» **What is needed**: Reproduce every line of text in the rows below word for word, omitting the pictures.
= = = =
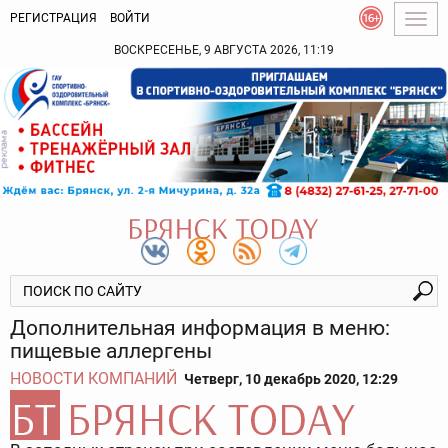
РЕГИСТРАЦИЯ
ВОЙТИ
Togg
navig
ВОСКРЕСЕНЬЕ, 9 АВГУСТА 2026, 11:19
Дополнительная информация в меню:
пищевые аллергены
НОВОСТИ КОМПАНИЙ
Четверг, 10 декабрь 2020, 12:29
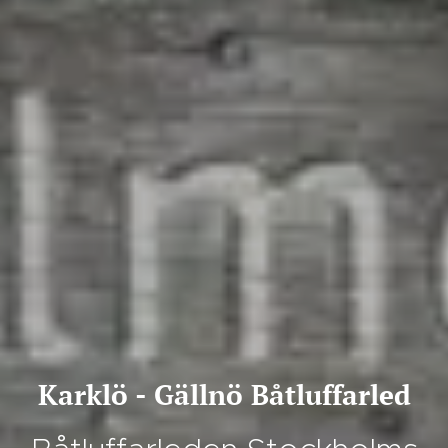
Karklö - Gällnö Båtluffarled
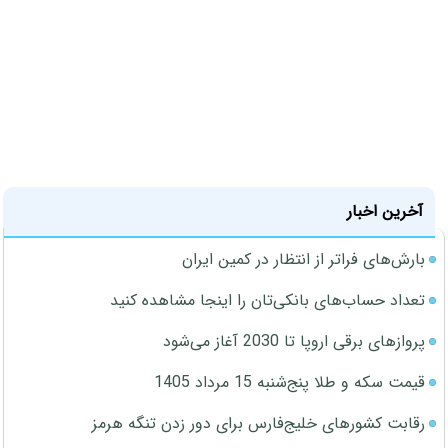
آخرین اخبار
بارش‌های فراتر از انتظار در کمین ایران
تعداد حساب‌های بانکی‌تان را اینجا مشاهده کنید
پروازهای برقی اروپا تا 2030 آغاز می‌شود
قیمت سکه و طلا پنج‌شنبه 15 مرداد 1405
رقابت کشورهای خلیج‌فارس برای دور زدن تنگه هرمز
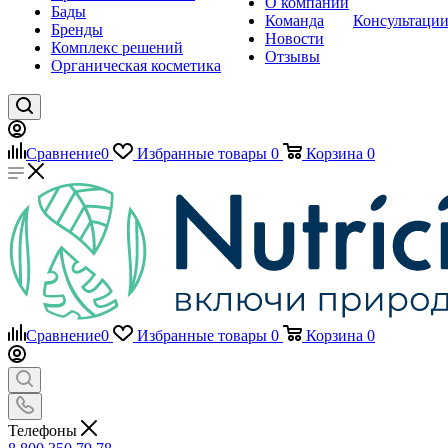
О компании
Бады
Команда
Консультаци
Бренды
Новости
Комплекс решений
Отзывы
Органическая косметика
Сравнение
0
Избранные товары
0
Корзина
0
Сравнение
0
Избранные товары
0
Корзина
0
Телефоны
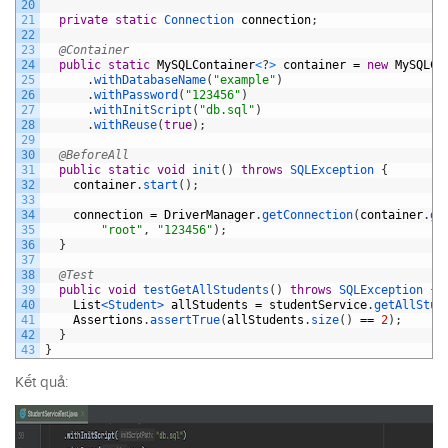
20
21
private
static
Connection 
connection
;
22
23
@Container
24
public
static
MySQLContainer
<
?
>
container
=
new
MySQLCo
25
.
withDatabaseName
(
"example"
)
26
.
withPassword
(
"123456"
)
27
.
withInitScript
(
"db.sql"
)
28
.
withReuse
(
true
)
;
29
30
@BeforeAll
31
public
static
void
init
(
)
throws
SQLException
{
32
container
.
start
(
)
;
33
34
connection
=
DriverManager
.
getConnection
(
container
.
ge
35
"root"
,
"123456"
)
;
36
}
37
38
@Test
39
public
void
testGetAllStudents
(
)
throws
SQLException
{
40
List
<Student>
allStudents
=
studentService
.
getAllStud
41
Assertions
.
assertTrue
(
allStudents
.
size
(
)
==
2
)
;
42
}
43
}
Kết quả:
= = = =
» **Task output**:
РЕГИСТРАЦИЯ
ВОЙТИ
Togg
navig
ВОСКРЕСЕНЬЕ, 9 АВГУСТА 2026, 11:19
Дополнительная информация в меню:
пищевые аллергены
НОВОСТИ КОМПАНИЙ
Четверг, 10 декабрь 2020, 12:29
Karklö - Gällnö Båtluffarled
آخرین اخبار
بارش‌های فراتر از انتظار در کمین ایران
تعداد حساب‌های بانکی‌تان را اینجا مشاهده کنید
پروازهای برقی اروپا تا 2030 آغاز می‌شود
قیمت سکه و طلا پنج‌شنبه 15 مرداد 1405
رقابت کشورهای خلیج‌فارس برای دور زدن تنگه هرمز
О компании
Бады
Команда
Консультаци
Бренды
Новости
Комплекс решений
Отзывы
Органическая косметика
Сравнение
0
Избранные товары
0
Корзина
0
Сравнение
0
Избранные товары
0
Корзина
0
Телефоны
20
21
private
static
Connection 
connection
;
22
23
@Container
24
public
static
MySQLContainer
<
?
>
container
=
new
MySQLCo
25
.
withDatabaseName
(
"example"
)
26
.
withPassword
(
"123456"
)
27
.
withInitScript
(
"db.sql"
)
28
.
withReuse
(
true
)
;
29
30
@BeforeAll
31
public
static
void
init
(
)
throws
SQLException
{
32
container
.
start
(
)
;
33
34
connection
=
DriverManager
.
getConnection
(
container
.
ge
35
"root"
,
"123456"
)
;
36
}
37
38
@Test
39
public
void
testGetAllStudents
(
)
throws
SQLException
{
40
List
<Student>
allStudents
=
studentService
.
getAllStud
41
Assertions
.
assertTrue
(
allStudents
.
size
(
)
==
2
)
;
42
}
43
}
Kết quả:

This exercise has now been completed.